> What’s going on in that user object? The pin field seems suspiciously related to the PIN we were asked to input after creating our account
This might be the fault of opt-out serialization library (by default it serializes the whole object and you need to manually opt-out fields from it). So a programmer adds a field, forgets to add opt-out annotation and voilà.
Or they are just using plain JS dicts on the server and forgot to remove the key before using it in a response.
> The vulnerability they’re talking about was presented in a paper by researchers at the University of Vienna.
This vulnerability (mapping phone numbers to user id via rendevouz API) is old and was exploited in 2016 in Telegram [1] and allowed Iranian govt to build a phone book of 15M Telegram users. The paper also mentions that the vulnerability was known in 2012, still not fixed.
> This might be the fault of opt-out serialization library (by default it serializes the hole object and you need to manually opt-out fields from it). So a programmer adds a field, forgets to add opt-out annotation and voilà.
In a previous job, on my first audit of the code, I spotted such vulnerabilities pretty much everywhere.
Developers simply need to stop using these libraries.
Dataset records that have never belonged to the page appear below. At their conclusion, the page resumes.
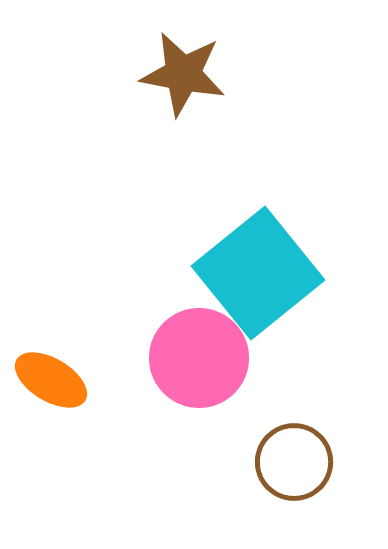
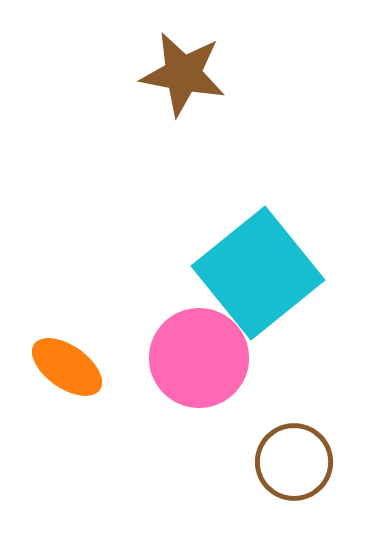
orange ellipse: moved 16 px right, 13 px up; rotated 4 degrees clockwise
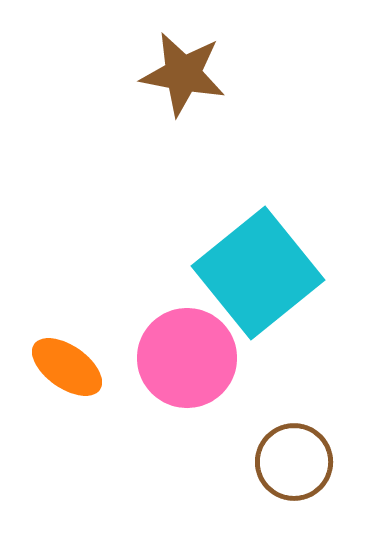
pink circle: moved 12 px left
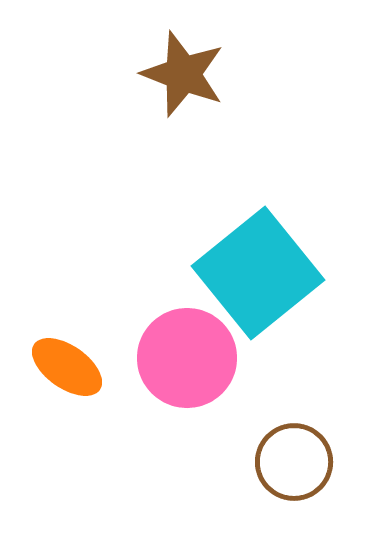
brown star: rotated 10 degrees clockwise
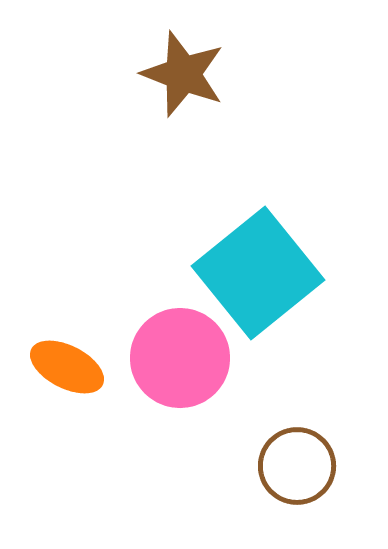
pink circle: moved 7 px left
orange ellipse: rotated 8 degrees counterclockwise
brown circle: moved 3 px right, 4 px down
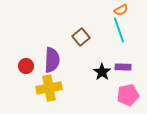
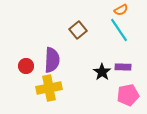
cyan line: rotated 15 degrees counterclockwise
brown square: moved 3 px left, 7 px up
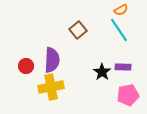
yellow cross: moved 2 px right, 1 px up
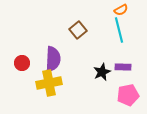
cyan line: rotated 20 degrees clockwise
purple semicircle: moved 1 px right, 1 px up
red circle: moved 4 px left, 3 px up
black star: rotated 12 degrees clockwise
yellow cross: moved 2 px left, 4 px up
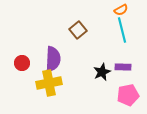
cyan line: moved 3 px right
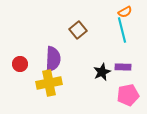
orange semicircle: moved 4 px right, 2 px down
red circle: moved 2 px left, 1 px down
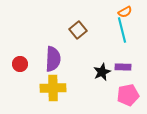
yellow cross: moved 4 px right, 5 px down; rotated 10 degrees clockwise
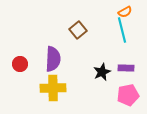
purple rectangle: moved 3 px right, 1 px down
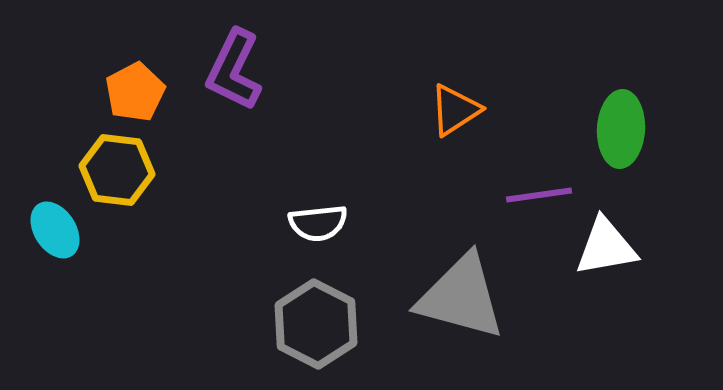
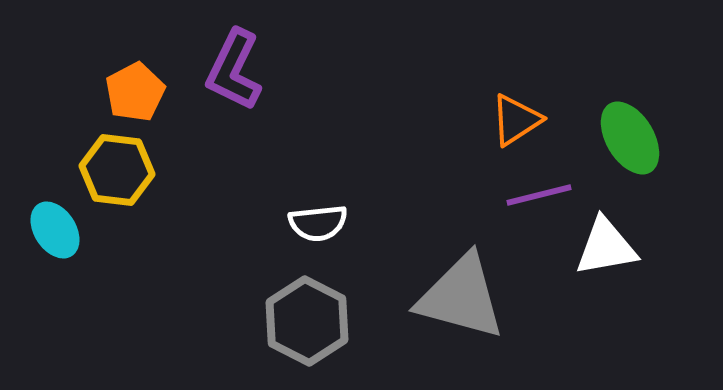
orange triangle: moved 61 px right, 10 px down
green ellipse: moved 9 px right, 9 px down; rotated 34 degrees counterclockwise
purple line: rotated 6 degrees counterclockwise
gray hexagon: moved 9 px left, 3 px up
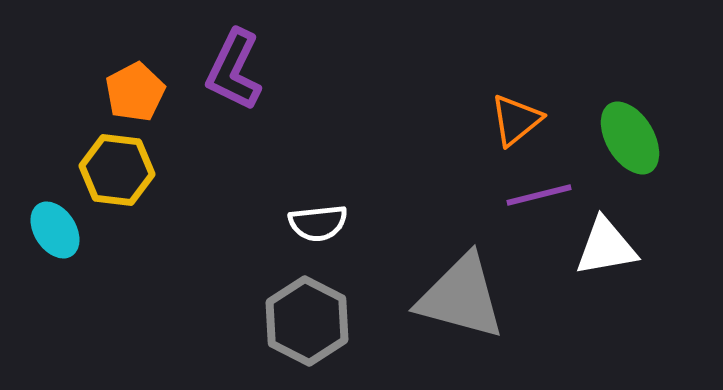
orange triangle: rotated 6 degrees counterclockwise
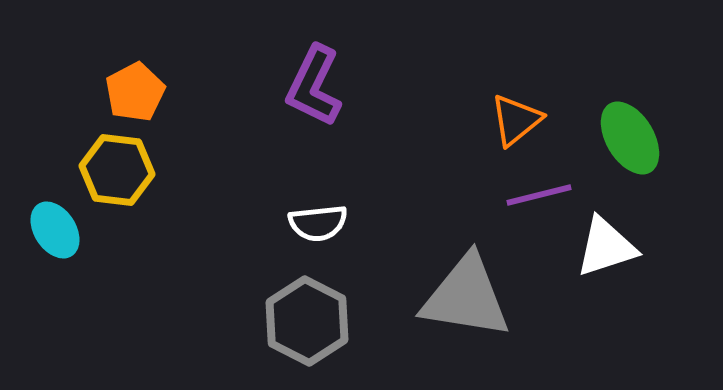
purple L-shape: moved 80 px right, 16 px down
white triangle: rotated 8 degrees counterclockwise
gray triangle: moved 5 px right; rotated 6 degrees counterclockwise
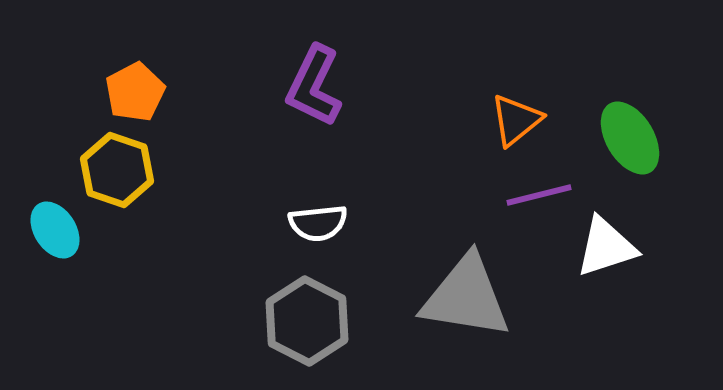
yellow hexagon: rotated 12 degrees clockwise
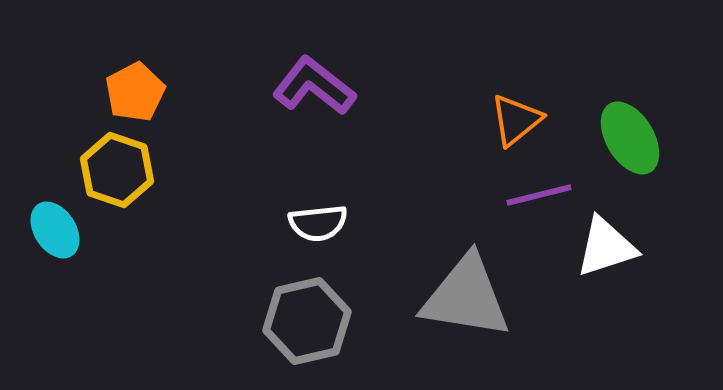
purple L-shape: rotated 102 degrees clockwise
gray hexagon: rotated 20 degrees clockwise
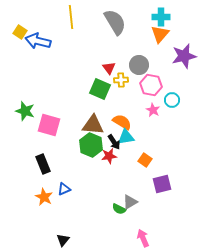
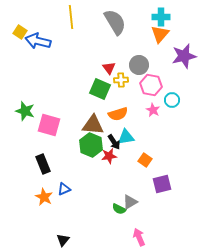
orange semicircle: moved 4 px left, 8 px up; rotated 132 degrees clockwise
pink arrow: moved 4 px left, 1 px up
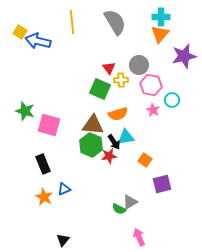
yellow line: moved 1 px right, 5 px down
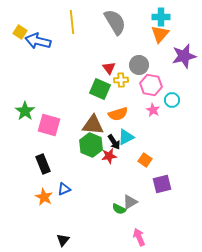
green star: rotated 18 degrees clockwise
cyan triangle: rotated 18 degrees counterclockwise
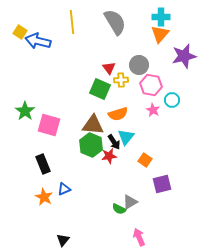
cyan triangle: rotated 24 degrees counterclockwise
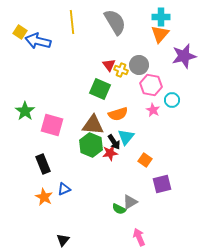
red triangle: moved 3 px up
yellow cross: moved 10 px up; rotated 24 degrees clockwise
pink square: moved 3 px right
red star: moved 1 px right, 3 px up
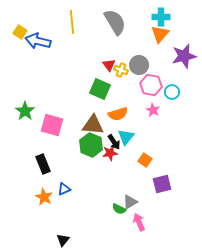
cyan circle: moved 8 px up
pink arrow: moved 15 px up
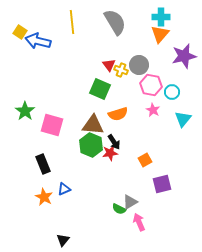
cyan triangle: moved 57 px right, 18 px up
orange square: rotated 24 degrees clockwise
This is such a common issue I've seen in so many API backends, where sensitive fields on a record are getting sent to the client and no one notices because it's invisible in the UI.
The fact that the PIN is leaked is bad enough, but it also happens to be plaintext. This is a password. It should not be stored unhashed, and it should be hashed with strong algorithms.
It’s a 6 digit pin. Doesn’t seem worthwhile to hash. What are the best practices here? I’m not sure
There is never a need to store a pin in the database, store it in temporary storage like redis. Set the TTL to the expiration date. You can hash if needed, but I’m less concerned that someone hacks into your reds instance and steals your pins from the last 10 minutes, bc everything else is gone.
There should never be a need to return a pin to the client. You’ve already texted/emailed it to them. They are going to send it back to you. You will check against your temporary storage, verify/reject, and delete it immediately after.
Yeah, you can only delay attacks by a tiny little bit, but the search space of 10^6 is just too small. Salting it doesn't give you much more security.
Sure. But why are we blaming libraries. This is the development process. Are BE developers not looking at their output anymore? Are we just vibe coding everything? If the UI does not complain then go to prod? This can’t be the expectation. And then you claim that your app is secure. Based on what review. Does not look like you even did an internal review? If you’re going to design a PIN feature, and don’t consider securing it, what part of design did you do?
I keep seeing people try to explain away incompetence by blaming unaccountable things aka the tool or system. Exposed password? Must be the library. People really should stop using it. No, the library is not wrong, ppl should be better developers.
Peer reviewed paper is full of AI slop, must not be the reviewer’s fault, the citations were there, they were just fake. What is going on?